On a recent morning with a fresh spring breeze wafting in from a cracked door, Kimberly Trapani ’15, ’18 M.A., the head teacher in the classroom for four-year-olds at the Brooklyn College Early Childhood Center, sits in the belly of a white tulle-skirted teepee. She’s signing and clapping, and egging on a group of students who are jumping up and down in the middle of a circular rug before they are encouraged over to a group of tables where they will start working on a craft project.

“Everything just flows,” says Trapani, while taking a quick break to describe class activities as well as the ever-evolving layout of the room—a minimalist and ethereal treatment that features lots of open space, little furniture, and incandescent spot and string lights that have supplanted the fluorescent ones overhead.

Trapani’s master’s thesis focused on how the environment affects a child’s behavior and development and says she’s seeing how the classroom design bears out her own findings.

“It’s proven that those harsh flickering [fluorescent] lights create behavioral differences and less focus,” she says. “I worked in this room with these lights on and was constantly like: What’s wrong with these kids? It was the room, the lighting, the materials, the furniture,” she says, before adding: “My approach.”

The new approach that Trapani and the other teachers at the center adopted about two years ago is called Reggio Emilia, a pedagogical philosophy that emphasizes self-directed learning and favors play and discovery of items from the natural environment over store-bought toys. It also centers on a child’s relationships with teachers, parents, and peers, and recasts the teacher as a co-student as well as an instructor.

“It’s based on children’s wonderment looking up at others, the world, nature—anything the child is drawn to or curious about becomes a tool for learning,” explains Colleen Goddard, the center’s educational director. “If a child doesn’t have that sense and ease of wonderment our job is to create an environment where that can flourish.”

Earlier this month, the center—in conjunction with the School of Education’s Early Childhood Education/Art Education Department—hosted its second annual Art of Play and Wonderment Conference, part of an effort to connect with their peers across the city and to share the philosophy and tips for the implementation of a Reggio-inspired classroom.

This year, more than 175 people attended from the city’s Department of Education, other preschools, and schools of education to discuss topics from how to be more present with young children in the context of a bustling learning environment to how to better connect with parents. The theme focused on celebrating relationships.

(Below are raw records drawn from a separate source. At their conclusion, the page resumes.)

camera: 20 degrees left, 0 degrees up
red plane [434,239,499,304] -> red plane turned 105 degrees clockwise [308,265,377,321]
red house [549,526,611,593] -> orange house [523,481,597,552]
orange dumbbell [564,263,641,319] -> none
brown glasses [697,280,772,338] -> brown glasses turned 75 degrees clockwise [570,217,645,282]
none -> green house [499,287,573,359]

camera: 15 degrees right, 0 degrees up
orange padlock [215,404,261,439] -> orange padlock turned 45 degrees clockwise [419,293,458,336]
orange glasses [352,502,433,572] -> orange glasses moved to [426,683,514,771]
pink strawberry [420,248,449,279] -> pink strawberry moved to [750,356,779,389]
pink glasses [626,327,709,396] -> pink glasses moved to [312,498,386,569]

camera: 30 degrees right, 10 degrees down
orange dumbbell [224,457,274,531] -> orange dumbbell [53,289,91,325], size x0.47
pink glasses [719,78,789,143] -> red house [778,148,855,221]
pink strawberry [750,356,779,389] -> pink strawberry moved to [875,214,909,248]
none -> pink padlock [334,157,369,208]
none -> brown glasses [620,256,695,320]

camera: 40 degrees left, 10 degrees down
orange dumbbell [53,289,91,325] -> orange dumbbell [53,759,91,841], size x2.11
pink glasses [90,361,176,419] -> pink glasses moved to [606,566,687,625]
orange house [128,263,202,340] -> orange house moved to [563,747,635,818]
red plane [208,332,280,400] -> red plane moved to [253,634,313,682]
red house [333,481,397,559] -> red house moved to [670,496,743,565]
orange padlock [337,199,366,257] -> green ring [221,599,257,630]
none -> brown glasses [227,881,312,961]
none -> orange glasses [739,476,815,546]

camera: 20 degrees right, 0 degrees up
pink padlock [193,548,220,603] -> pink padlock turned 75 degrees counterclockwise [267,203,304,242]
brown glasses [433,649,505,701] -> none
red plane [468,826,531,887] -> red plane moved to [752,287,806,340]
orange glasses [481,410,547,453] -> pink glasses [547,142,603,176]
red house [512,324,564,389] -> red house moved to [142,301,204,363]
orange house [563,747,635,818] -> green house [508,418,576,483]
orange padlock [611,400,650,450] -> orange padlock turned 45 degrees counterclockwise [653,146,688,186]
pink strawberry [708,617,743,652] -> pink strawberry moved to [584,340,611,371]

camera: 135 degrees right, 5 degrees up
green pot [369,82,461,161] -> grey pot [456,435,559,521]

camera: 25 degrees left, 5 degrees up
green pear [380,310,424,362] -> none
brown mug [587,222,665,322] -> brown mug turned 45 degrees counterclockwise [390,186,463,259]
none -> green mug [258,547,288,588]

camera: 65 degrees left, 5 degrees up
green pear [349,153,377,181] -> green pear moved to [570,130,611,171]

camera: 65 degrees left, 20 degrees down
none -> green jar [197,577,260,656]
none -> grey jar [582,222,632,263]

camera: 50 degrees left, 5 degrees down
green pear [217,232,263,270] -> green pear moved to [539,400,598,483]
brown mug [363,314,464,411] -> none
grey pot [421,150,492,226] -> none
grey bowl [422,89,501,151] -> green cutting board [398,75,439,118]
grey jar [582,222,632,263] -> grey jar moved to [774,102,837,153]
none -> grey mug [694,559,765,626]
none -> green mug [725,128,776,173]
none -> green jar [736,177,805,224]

“I’ve been dreaming about us being able to host conferences like this for years,” says Jacqueline D. Shannon, chair of the academic department and an associate professor. “Showing our earliest educators it isn’t just about learning to play, but about playing to learn, and developing meaningful relationships.”

The day-long conference ended with a tour of the Early Childhood Center, where most of the traditional toys have been replaced with branches and rocks and other natural materials. Conference goers saw the photography of the three-year olds and took in the sensory exploration that the two-year olds were working on.

“You don’t need Fisher Price toys to fulfill a child’s curiosity, they can build on what they find in the backyard,” says Goddard, also an instructor in the academic department. “We set out things for children to explore and look at and take in whatever direction they go with it.”

The center has also started doing professional development on the Reggio philosophy for teachers and administrators from other schools across the city.

“Brooklyn College’s long-standing commitment to empowering our students and the early childhood community—through our department’s curriculum and the Art of Play and Wonderment conference—brings our city’s culturally diverse early childhood teachers, leaders, faculty, students, and artists together to promote children’s play as an art form that fosters children’s imagination and wonderment,” says Shannon. “Brooklyn College is at the center of bringing stakeholders together to inspire and enrich the broader early childhood community.”

Established in 1953 as the Laboratory School of the Early Childhood School of Education, the Early Childhood Center provides a space for students to explore questions of child development and to study the contributions of educational, social, and cultural environments to support children’s growth and learning. The Early Childhood Center Programs offer day programs for infants, toddlers, and preschool-age children. Parents and family members are actively involved in their children’s education at the center. The ECC also offers instructional, observational, and research opportunities for students, interns, and faculty at Brooklyn College.